5.2 Casus

De heer Egberts was 28 jaar en had nooit een lichamelijke of geestelijke ziekte van belang. Hij werkte in een kantine. De inspanning en de drukte die dit met zich meebracht, verdroeg hij zonder probleem. In zijn vrije tijd maakte hij zoveel mogelijk tochten en reizen. Hij deed dat meestal alleen omdat zijn vrouw liever thuis bleef. Tijdens een fietstocht kwam het landschap hem opeens vreemd voor, alsof het niet werkelijk bestond. Hij werd overvallen door angst, die steeds erger werd. Hij voelde zijn hart bonzen en bespeurde ook een klemmend gevoel op de borst. Hij dacht een hartinfarct te hebben en was bang ter plaatse dood te gaan. Tegelijk was hij bang dat hij zou gaan gillen, dat hij gek zou worden. Hij voelde tintelingen in zijn handen. Na een kwartier werd de angst minder.
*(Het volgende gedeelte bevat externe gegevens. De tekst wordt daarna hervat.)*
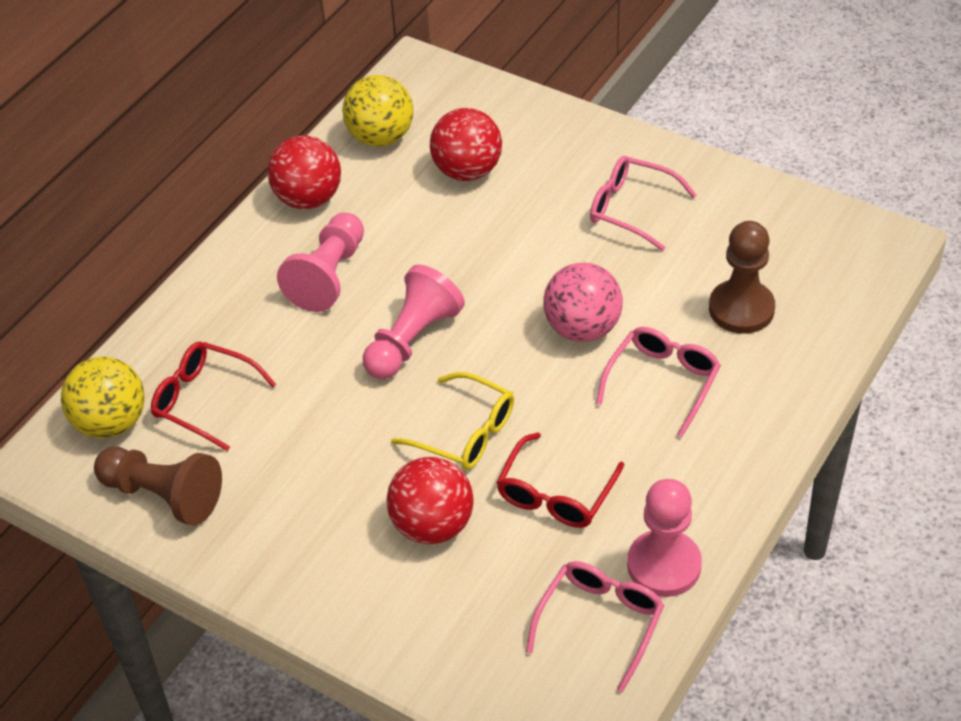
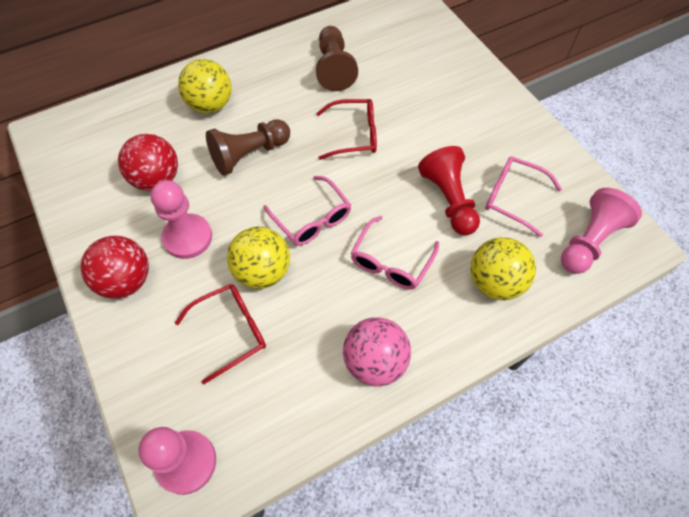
red ball: 3 -> 2
red pawn: 0 -> 1
yellow ball: 2 -> 3
yellow glasses: 1 -> 0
Nadat hij een beetje tot zichzelf was gekomen, was er van pijn in de borst eigenlijk niet veel meer te merken. Na enig aarzelen en overleg met een paar voorbijgangers, die hadden gemerkt dat hij onwel was geworden, besloot de heer Egberts zijn fietstocht maar te vervolgen. Een onderzoek door de huisarts, de volgende dag,  bracht geen afwijkingen aan het licht.

Plotseling opkomende aanvallen van angst, gepaard met allerlei lichamelijke symptomen, waarbij de persoon bang is om dood te gaan, gek te worden of de zelfbeheersing te verliezen, worden paniekaanvallen genoemd.